Egregor on an Attacking Spree Around the World
Egregor ransomware has now compromised more than 150 victims since its first appearance in September 2020. The FBI recently released a security alert warning private sector firms about this ransomware.
Egregor ransomware uses several mechanisms to target business networks, such as compromising business networks and personal accounts of employees sharing access with business networks or devices.
- The most targeted sectors by this ransomware include enterprise, manufacturing, education, transport, and retail. In addition, the affected regions include South and North Americas and Western Europe.
- Email phishing is believed to be the initial method of infection used by the Egregor operators.

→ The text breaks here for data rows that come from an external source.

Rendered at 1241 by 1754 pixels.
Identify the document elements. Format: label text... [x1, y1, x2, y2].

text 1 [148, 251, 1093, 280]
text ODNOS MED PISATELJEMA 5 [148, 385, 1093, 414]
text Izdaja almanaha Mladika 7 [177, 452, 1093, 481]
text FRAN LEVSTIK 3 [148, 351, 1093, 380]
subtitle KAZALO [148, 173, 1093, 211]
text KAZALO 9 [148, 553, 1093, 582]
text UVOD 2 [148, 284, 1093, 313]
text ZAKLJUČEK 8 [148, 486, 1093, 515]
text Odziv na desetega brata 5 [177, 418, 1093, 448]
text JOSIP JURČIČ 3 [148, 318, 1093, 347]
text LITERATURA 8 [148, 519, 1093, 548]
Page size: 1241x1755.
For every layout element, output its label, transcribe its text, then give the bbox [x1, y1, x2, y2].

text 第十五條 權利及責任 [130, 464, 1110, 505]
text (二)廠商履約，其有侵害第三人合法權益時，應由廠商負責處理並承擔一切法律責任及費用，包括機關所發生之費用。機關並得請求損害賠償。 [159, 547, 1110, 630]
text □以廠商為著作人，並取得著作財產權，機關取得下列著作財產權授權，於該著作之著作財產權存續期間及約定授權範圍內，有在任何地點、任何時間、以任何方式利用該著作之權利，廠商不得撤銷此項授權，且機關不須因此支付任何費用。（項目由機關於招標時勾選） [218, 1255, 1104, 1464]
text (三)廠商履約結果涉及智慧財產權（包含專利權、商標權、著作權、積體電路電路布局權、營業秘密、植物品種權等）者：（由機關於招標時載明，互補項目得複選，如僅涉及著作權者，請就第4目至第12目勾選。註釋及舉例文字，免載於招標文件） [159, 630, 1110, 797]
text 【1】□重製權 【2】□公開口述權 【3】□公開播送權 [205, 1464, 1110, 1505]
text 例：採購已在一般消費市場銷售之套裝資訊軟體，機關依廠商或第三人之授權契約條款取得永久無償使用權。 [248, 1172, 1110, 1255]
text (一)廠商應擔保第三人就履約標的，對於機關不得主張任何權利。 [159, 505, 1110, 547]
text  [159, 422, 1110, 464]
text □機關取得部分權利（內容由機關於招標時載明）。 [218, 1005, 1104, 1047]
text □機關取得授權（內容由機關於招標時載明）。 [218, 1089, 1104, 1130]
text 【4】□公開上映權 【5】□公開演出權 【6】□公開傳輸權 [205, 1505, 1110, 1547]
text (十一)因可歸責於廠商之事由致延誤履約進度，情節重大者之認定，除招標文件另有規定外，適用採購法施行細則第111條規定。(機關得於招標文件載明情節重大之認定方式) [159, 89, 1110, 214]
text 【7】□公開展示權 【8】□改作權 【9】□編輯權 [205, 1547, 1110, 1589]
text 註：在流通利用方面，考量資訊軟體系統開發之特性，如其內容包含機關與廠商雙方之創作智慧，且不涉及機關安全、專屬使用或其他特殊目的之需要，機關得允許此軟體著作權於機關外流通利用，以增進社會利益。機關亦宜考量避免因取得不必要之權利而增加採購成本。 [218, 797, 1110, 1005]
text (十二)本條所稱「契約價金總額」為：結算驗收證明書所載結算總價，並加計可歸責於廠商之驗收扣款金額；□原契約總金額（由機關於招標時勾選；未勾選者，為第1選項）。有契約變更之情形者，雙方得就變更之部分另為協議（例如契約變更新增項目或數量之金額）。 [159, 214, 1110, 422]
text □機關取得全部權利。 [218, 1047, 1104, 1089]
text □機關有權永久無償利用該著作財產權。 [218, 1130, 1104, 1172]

Phishing emails laden with attachments and exposed RDP or VPNs are some of the attack vectors used by Egregor to gain access into the victim’s network.
- In addition, the ransomware uses a post-exploitation tool such as Cobalt Strike, Qakbot/Qbot malware, Advanced IP Scanner, along with AdFind, for lateral network movement and privilege escalation.
RaaS with former Maze affiliates
Egregor operates as a RaaS and has worked with former Maze affiliates that hacked networks to deploy ransomware payloads. In addition, the Egregor group shares ransom payment earnings with its operators in a 70/30 split.
- In the past month, SystemBC was used in several Ryuk and Egregor attacks, often used in combination with post-exploitation tools.
- The group has targeted several organizations, including Randstad NV, TransLink, Kmart, Spring Independent School District, and Cencosud.
In the light of rising ransomware attacks, security teams must strongly consider backing-up critical data offline more often than ever, install and regularly update anti-virus or anti-malware software on all hosts, use two-factor authentication, and configure RDP by restricting access.